Restaurant Awards

Finalists for New Restaurant of the Year 2018

Three hot-to-trot new restaurants - and all of them in Sydney, where diners have been spoiled with openings in the last year. Among the city's many newcomers, you'd be wise to take note of these three names.

Cirrus Dining, Sydney
With the openings of Bentley, Monopole and Yellow under their belts, Brent Savage and Nick Hildebrandt could be forgiven for taking things easy for a while. Instead they decided to double down and open an ambitious seafood restaurant in the waterside site vacated by the Noma Australia pop-up, pulling out all the stops with design by Pascale Gomes-McNabb and a 45-page wine list that's an erudite ode to the charms of white and lighter red varieties. At the same time, the cooking is some of the most relaxed Savage has ever put his name to, and while the service is as professional and pacy as ever, it's also pleasantly low-key. It's the leader of the pack at Barangaroo, and a winning new player on the national scene.
In short: The catch of the day.
Shark Bay red mullet with asparagus, broad beans and fennel at Saint Peter.
Shark penis. Sea urchin gonads on crumpets. Cod liver on toast. Crumbed toothfish cheek. Remember the last time you asked a waiter about the specials and they retorted that everything was special? At Saint Peter it might actually be true. And there's more going on here than clickbait. Even the simple-seeming likes of fish and chips is executed with radical flair and maximum respect for ingredients. Josh Niland is on a mission to change the way you think about Australian seafood (and native ingredients and food waste) and he's laying out his argument one fish finger at a time to an adoring fan base.
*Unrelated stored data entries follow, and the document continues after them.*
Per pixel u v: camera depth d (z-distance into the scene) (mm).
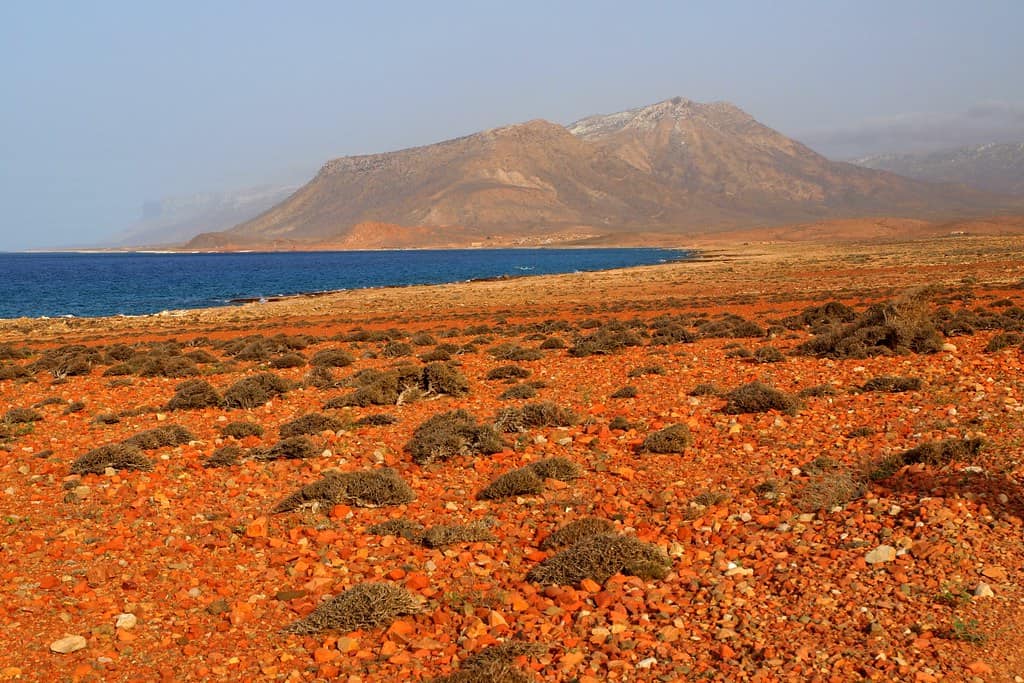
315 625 7574
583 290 76750
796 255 148375
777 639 6691
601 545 8406
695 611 7344
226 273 181875
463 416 16188
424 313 57375
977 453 10531
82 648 7238
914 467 10328
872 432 13141
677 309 49219
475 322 46906
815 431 13719
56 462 14828
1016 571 7453
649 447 13289
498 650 6633
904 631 6633
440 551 9430
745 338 30156
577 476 12242
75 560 9414
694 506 10094
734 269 102000
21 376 29016
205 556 9570
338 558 9352
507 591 8094
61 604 8172
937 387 16531
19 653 7148
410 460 14141
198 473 13555
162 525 10695
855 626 6801
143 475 13430
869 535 8531
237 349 35219
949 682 5879
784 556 8344
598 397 19062
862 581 7543
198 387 21031
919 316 25250
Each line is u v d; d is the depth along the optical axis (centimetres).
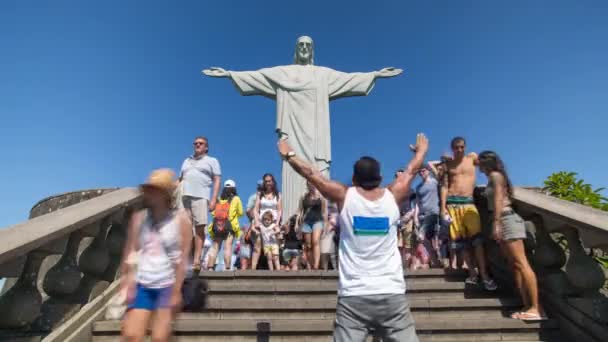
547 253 498
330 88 1288
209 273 590
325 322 443
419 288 538
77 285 429
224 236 763
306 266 760
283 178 1202
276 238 781
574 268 453
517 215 480
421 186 745
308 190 716
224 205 763
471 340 441
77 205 462
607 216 442
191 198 616
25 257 372
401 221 857
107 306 462
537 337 445
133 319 288
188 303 338
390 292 266
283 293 534
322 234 696
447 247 746
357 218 281
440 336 444
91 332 423
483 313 489
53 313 396
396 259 279
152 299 296
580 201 734
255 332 434
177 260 302
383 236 279
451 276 589
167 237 301
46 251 380
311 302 500
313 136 1230
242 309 484
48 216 409
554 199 512
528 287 462
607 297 439
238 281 567
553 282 478
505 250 484
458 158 598
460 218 572
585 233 437
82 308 432
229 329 434
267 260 821
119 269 520
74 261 434
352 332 268
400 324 266
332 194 295
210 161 636
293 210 1163
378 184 297
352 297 268
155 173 307
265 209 802
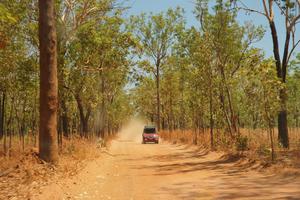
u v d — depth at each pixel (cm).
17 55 2177
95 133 4259
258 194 1169
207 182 1473
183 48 3434
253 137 2694
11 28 2008
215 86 3092
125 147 4053
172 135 5259
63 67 2269
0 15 1011
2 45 1755
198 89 3459
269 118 1820
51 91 1695
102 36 2489
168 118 6794
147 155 2952
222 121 3078
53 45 1702
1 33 1755
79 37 2400
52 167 1587
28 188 1191
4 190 1165
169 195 1229
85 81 2769
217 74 3114
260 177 1517
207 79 3111
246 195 1163
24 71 2291
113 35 2662
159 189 1352
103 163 2236
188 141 4066
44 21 1684
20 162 1588
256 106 2164
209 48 3092
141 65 2836
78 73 2539
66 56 2423
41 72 1694
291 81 4750
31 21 2203
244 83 2830
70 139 2809
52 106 1695
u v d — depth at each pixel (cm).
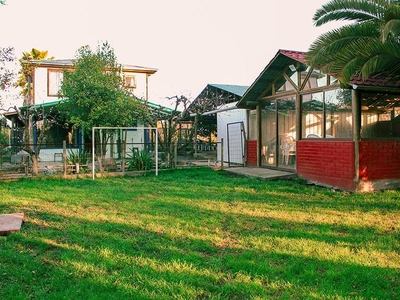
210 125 2175
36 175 1098
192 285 339
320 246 445
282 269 373
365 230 517
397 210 641
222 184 959
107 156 1603
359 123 840
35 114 1519
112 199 756
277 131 1197
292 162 1116
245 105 1315
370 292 320
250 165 1358
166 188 903
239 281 347
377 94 866
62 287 338
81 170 1164
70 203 716
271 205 691
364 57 688
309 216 603
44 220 584
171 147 1344
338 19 775
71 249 436
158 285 337
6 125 1833
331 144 917
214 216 601
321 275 361
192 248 444
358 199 745
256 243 457
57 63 1855
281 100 1170
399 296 315
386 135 880
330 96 927
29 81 1834
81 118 1442
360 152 839
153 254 424
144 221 570
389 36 660
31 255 420
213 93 1856
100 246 448
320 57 748
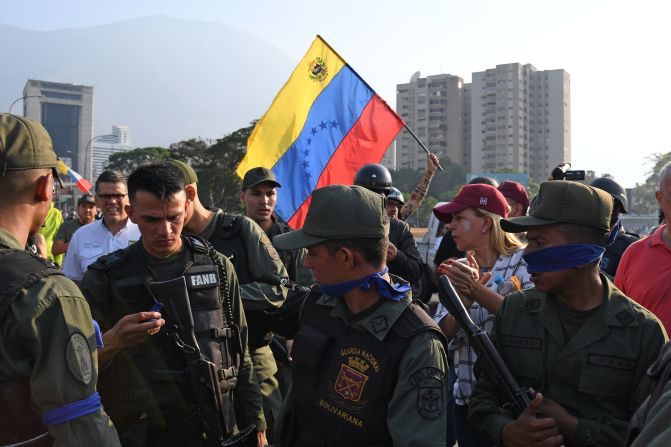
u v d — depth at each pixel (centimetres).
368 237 215
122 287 275
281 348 414
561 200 219
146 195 269
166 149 7738
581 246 217
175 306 264
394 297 216
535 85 16188
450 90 15800
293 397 234
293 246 218
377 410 209
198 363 261
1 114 183
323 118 668
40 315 168
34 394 167
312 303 238
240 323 298
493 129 15350
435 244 910
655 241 334
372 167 538
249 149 644
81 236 491
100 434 174
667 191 322
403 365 207
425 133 15925
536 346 226
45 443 175
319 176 659
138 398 260
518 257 329
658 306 322
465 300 324
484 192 341
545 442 204
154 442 262
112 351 235
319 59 675
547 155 16175
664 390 167
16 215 183
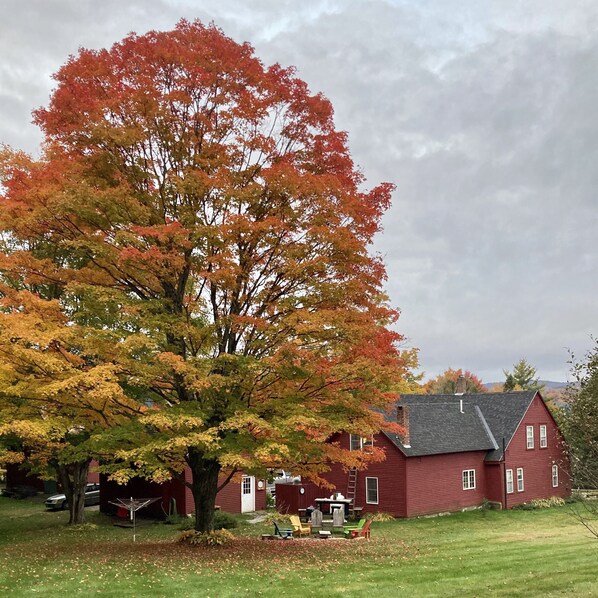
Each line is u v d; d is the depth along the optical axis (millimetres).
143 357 18609
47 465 31641
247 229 17531
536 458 46844
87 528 30219
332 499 36000
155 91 17875
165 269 18203
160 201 19062
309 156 20094
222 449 17594
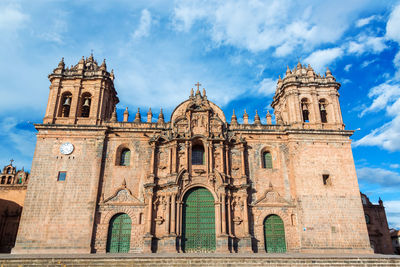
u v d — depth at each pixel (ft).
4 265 91.56
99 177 132.67
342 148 144.15
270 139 147.33
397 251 221.66
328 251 125.29
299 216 130.82
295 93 155.74
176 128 145.28
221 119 152.46
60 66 154.10
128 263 93.56
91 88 152.87
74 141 137.90
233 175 139.85
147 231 125.70
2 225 167.02
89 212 126.00
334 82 158.30
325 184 138.10
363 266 97.91
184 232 128.57
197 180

And hey, those were sustainable shark penises.
In short: Fish for compliments.
The open kitchen and hearth at Fred's.
As restaurant conglomerates get bigger and bigger, it's easier than ever to find examples of the fact that money can't buy you taste. But Fred's is a great instance of the big end of town getting it really (really) right. The considerable resources of the Merivale group (international reach for talent, thousands of staff on the books, serious design chops in and out of house, and impressive vinous reserves among them) have been brought to bear on a venue where charm is emphasised over dazzle, provenance is privileged over technique and gifted people like Danielle Alvarez and Caitlyn Rees are given a handsome stage to simply do what they do best. 
In short: The hottest plates in town.